TUNÇ BAŞKAN’DAN ÇOK ŞEY BEKLİYORUZ
İzmir Büyükşehir Belediyesi ile diyaloglarının çok iyi olduğunun altını çizen Başkan Erhan Kılıç, “Umarım hak ettiğimiz hizmeti alırız” temennisinde bulunarak şu değerlendirmeyi yaptı: “Pandemi sonrasında Büyükşehir Belediyesi’nden umarım hak ettiğimiz hizmeti alırız. Buca bunu fazlasıyla hak ediyor. Tunç Başkan’dan çok şeyler bekliyoruz.Gerek metro, gerek Şirinyer projesi, Portakal Vadisi ve diğer projelerle Bucalı vatandaşlarımız daha konforlu bir hayata kavuşacaklar” dedi.

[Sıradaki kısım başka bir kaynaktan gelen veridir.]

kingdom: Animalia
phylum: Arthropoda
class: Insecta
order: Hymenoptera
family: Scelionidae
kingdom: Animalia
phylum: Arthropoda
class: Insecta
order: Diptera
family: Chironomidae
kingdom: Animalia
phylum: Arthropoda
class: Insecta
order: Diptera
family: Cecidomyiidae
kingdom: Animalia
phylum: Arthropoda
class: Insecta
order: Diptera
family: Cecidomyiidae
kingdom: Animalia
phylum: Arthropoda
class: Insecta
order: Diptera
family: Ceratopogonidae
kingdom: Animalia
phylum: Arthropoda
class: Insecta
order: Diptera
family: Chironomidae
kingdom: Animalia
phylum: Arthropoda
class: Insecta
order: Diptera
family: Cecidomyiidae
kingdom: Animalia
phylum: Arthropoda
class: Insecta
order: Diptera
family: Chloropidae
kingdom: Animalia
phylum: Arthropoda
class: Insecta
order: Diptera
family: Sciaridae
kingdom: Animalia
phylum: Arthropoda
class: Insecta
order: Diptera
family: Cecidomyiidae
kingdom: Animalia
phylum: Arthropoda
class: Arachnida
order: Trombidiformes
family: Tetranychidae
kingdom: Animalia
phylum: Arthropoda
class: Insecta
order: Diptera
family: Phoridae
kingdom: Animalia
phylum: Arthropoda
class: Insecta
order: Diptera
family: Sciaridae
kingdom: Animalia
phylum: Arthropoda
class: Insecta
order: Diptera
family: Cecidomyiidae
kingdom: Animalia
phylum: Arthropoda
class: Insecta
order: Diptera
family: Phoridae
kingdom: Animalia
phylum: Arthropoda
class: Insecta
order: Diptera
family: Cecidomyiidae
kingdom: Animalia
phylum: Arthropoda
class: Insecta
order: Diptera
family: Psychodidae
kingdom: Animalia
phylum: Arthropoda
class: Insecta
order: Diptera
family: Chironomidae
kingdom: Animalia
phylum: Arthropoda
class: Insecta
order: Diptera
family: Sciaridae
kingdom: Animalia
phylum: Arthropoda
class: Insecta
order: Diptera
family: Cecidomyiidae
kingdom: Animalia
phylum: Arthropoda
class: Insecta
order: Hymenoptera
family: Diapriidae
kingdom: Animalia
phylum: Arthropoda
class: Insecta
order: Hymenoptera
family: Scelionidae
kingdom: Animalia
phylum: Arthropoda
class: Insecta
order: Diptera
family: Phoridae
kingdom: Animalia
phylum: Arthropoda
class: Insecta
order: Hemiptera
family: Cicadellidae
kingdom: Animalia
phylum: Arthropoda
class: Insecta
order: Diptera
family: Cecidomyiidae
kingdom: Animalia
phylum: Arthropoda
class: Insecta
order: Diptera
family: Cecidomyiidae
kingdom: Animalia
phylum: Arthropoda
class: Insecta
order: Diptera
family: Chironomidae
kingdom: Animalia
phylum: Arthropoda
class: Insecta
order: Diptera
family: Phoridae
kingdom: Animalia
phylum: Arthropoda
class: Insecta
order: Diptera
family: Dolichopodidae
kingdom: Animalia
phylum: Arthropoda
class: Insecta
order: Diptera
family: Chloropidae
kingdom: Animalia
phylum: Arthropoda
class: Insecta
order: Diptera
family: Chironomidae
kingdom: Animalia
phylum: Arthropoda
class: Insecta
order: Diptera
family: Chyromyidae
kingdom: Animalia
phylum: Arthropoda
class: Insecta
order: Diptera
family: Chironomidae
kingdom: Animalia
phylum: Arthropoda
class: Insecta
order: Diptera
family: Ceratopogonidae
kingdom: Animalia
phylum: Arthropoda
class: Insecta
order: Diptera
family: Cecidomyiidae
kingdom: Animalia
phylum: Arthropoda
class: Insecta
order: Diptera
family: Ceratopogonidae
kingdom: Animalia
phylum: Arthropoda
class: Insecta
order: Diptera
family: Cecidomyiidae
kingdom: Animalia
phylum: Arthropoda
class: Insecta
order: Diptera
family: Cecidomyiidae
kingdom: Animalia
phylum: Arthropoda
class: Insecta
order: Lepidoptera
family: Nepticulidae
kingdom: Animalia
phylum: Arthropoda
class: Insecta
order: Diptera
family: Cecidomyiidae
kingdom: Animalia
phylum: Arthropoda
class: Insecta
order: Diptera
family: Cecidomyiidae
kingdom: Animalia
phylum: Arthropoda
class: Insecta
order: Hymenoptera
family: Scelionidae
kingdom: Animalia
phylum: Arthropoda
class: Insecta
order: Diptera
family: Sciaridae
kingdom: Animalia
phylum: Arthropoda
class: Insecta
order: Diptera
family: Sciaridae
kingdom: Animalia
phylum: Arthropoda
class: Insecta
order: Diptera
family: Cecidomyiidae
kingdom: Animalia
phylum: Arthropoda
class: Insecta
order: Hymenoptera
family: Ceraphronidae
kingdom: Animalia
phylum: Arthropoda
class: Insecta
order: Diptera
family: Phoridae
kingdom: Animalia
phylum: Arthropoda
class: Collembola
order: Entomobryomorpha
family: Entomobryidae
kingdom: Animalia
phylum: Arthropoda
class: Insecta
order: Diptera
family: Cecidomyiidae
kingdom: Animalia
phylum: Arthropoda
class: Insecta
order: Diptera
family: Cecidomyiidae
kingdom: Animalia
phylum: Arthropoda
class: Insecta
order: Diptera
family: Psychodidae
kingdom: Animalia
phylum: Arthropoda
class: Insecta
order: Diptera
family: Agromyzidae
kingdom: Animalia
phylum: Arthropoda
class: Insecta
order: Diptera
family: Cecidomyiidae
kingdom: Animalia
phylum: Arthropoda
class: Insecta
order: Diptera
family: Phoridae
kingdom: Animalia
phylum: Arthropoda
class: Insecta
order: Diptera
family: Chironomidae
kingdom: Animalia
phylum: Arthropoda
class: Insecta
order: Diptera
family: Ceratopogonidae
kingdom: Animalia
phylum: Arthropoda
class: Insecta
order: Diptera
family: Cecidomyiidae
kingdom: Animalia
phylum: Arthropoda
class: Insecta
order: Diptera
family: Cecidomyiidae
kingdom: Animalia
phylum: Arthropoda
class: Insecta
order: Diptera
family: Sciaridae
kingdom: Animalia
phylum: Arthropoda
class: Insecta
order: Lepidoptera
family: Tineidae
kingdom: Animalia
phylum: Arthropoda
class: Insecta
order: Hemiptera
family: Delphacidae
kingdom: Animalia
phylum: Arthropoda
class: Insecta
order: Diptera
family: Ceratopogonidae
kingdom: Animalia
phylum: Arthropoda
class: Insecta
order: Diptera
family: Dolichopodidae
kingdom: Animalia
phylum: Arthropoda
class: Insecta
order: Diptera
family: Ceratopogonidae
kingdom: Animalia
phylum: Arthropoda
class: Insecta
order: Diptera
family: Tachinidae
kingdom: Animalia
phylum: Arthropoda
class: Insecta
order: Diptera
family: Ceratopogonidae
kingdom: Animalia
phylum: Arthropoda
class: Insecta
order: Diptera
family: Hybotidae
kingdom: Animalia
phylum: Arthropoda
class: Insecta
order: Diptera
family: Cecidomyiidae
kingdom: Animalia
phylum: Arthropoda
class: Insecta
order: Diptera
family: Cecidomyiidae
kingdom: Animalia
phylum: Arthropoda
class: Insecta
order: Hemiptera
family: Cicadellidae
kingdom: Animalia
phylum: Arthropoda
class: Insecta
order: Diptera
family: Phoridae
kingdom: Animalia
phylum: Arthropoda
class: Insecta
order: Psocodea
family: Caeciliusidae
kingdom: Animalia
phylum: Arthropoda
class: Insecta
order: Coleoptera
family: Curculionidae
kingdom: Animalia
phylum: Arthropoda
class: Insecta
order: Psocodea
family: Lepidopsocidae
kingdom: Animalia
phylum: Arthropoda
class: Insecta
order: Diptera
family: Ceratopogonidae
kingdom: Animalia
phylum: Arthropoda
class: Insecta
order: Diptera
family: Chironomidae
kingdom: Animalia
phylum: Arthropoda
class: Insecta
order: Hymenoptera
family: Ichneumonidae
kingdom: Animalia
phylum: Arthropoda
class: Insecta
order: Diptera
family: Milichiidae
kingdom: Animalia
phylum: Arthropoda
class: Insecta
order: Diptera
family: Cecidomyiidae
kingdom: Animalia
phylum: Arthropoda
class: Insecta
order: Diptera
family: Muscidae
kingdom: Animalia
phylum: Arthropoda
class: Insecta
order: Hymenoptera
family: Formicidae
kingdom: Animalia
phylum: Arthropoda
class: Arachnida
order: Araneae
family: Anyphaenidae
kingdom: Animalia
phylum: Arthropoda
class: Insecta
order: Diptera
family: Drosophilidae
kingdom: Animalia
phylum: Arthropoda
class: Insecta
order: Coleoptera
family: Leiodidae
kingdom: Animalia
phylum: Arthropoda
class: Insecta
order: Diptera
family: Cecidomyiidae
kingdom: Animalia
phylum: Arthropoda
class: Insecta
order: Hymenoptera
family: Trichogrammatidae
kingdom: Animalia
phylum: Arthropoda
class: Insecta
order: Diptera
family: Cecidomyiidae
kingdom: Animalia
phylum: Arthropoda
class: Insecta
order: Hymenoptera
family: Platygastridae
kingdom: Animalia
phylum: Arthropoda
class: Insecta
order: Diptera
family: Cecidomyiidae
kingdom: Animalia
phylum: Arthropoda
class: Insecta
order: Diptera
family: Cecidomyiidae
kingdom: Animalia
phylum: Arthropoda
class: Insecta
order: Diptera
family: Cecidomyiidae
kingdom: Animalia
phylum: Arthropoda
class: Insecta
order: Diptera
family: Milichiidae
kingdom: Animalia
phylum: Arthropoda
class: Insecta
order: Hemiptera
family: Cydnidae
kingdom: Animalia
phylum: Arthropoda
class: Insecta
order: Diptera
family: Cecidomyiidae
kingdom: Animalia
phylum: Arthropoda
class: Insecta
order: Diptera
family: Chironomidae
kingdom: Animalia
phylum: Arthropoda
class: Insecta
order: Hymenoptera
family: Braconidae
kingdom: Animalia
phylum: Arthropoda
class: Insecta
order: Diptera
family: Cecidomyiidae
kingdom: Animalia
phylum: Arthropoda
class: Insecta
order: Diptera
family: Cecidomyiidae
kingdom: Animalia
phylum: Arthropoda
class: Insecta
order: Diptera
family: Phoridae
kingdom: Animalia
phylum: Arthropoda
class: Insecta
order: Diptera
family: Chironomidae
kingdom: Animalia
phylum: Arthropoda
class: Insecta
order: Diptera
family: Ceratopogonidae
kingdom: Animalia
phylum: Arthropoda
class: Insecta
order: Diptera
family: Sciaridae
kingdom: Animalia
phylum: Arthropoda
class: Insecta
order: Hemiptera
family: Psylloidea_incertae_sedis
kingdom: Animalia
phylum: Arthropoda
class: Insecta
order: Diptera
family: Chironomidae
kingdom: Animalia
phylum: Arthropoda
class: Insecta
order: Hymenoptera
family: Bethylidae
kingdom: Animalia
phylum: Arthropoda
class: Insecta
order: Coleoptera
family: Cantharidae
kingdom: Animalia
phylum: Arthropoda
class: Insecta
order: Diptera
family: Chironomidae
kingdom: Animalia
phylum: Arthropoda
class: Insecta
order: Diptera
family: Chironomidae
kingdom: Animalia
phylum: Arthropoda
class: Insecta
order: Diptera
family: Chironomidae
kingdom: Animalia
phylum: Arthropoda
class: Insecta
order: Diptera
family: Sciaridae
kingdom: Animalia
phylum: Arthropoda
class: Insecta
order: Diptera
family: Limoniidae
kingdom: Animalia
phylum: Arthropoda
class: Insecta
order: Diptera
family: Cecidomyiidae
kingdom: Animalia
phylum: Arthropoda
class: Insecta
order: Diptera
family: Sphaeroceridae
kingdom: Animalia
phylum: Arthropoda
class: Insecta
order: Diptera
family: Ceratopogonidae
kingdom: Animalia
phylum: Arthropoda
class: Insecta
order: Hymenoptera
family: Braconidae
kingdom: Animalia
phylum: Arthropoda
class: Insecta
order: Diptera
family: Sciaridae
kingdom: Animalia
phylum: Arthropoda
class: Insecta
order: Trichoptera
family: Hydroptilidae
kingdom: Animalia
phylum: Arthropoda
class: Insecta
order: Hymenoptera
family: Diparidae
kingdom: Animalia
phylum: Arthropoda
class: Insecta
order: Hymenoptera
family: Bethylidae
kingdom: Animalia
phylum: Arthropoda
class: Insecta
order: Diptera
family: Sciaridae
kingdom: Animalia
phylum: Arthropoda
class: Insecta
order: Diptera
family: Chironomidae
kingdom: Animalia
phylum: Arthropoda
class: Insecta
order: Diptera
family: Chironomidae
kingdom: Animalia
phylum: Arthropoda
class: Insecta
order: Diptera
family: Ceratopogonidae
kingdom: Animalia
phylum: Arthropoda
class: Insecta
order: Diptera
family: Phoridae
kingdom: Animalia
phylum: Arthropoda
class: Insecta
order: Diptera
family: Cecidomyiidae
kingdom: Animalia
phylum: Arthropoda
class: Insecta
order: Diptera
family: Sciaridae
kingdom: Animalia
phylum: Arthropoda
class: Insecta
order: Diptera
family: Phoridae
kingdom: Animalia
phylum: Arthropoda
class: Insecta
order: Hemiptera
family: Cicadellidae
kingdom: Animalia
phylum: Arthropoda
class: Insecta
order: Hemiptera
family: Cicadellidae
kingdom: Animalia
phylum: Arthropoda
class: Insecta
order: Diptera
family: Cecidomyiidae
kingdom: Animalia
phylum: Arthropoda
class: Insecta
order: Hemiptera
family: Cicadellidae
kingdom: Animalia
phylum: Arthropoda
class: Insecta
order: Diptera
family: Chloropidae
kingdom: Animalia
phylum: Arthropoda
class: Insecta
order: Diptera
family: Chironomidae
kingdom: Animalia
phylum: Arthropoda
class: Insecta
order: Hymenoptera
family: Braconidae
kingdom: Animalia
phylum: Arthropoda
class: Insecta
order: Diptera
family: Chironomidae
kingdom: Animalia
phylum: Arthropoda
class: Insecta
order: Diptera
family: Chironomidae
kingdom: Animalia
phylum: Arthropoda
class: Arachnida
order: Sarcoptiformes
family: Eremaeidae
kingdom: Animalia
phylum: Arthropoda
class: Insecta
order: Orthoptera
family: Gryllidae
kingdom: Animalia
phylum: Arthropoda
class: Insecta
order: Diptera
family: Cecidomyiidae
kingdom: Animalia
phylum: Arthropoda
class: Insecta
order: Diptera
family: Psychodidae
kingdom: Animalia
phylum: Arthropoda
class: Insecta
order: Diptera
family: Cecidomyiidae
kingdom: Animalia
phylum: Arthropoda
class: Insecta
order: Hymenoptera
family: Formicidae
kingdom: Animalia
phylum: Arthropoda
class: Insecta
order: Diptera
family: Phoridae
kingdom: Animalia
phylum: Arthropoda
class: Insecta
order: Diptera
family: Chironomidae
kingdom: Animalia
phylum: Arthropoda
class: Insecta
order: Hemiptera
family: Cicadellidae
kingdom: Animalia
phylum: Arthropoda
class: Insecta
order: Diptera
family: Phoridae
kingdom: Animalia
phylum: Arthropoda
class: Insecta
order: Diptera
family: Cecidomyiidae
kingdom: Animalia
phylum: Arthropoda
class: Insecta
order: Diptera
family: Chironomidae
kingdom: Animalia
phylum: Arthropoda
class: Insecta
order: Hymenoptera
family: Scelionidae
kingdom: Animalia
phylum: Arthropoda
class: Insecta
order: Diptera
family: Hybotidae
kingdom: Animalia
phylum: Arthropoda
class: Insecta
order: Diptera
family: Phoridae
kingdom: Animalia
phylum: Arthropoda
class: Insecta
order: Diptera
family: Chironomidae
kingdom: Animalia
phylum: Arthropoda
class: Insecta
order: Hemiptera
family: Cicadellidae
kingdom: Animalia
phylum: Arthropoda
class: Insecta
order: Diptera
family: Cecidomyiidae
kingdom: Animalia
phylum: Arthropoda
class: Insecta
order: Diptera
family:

138 SOKAK, GEÇMİŞİNİ ARIYOR
Buca’nın en hareketli sokaklarından biri haline gelen 138 Sokak ile düşüncelerini de açıklayan Başkan Kılıç, şöyle dedi: “Öğretmen evleri sokağı olarak da bilinen bu bölge, eskiden sakin, huzurla yaşanan ve herkesin imrenerek baktığı sokaktı. Sonrasında bir fiili durum oluşmaya başladı. Yaklaşık 3-5 sene önce yeni restoran, kafe, bar açılmaya başladı. Bütün sokakta bildiğim kadarıyla beş altı konut kaldı. Diğerlerinin hemen hepsi kafe ve barlara dönüştü.Son çıkan imar affı ile birlikte resmiyet kazandılar. Şehrin göbeğinde plansız bir şekilde fiiliyatın, hukuki niteliğe kavuşturulması ne kadar doğru? Tabii ki yasal düzenlemeyle yapıldığı için belediye olarak bizim yapacak bir şeyimiz yok. Eski hali bana göre çok daha iyiydi.”